• _EXERCISE DIRECTIONS_
From the data below, report how many lines contain the word "Increment", giving the number and nothing else.
##### RECORDS FOR THIS TASK #####
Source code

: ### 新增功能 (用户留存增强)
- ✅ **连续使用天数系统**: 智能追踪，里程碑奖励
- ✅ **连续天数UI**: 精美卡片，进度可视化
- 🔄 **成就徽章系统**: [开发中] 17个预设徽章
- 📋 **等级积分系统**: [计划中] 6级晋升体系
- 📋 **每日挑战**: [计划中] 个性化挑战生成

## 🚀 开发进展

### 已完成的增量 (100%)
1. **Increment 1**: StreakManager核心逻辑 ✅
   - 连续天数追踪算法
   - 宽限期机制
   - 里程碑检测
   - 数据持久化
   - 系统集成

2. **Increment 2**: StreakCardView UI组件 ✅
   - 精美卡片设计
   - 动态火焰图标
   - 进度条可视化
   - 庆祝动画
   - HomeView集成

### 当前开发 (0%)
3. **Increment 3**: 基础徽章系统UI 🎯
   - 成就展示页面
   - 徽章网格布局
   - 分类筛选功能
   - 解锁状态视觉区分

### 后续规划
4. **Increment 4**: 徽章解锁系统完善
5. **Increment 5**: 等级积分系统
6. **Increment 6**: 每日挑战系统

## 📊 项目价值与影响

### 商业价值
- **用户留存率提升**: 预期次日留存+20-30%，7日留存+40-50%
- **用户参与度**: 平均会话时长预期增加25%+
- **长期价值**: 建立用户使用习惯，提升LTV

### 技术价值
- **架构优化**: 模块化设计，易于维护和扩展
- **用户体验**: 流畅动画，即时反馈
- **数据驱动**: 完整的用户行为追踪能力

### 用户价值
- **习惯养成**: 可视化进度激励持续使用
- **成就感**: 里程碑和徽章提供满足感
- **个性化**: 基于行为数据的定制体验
#####
• _ANSWER BELOW_
6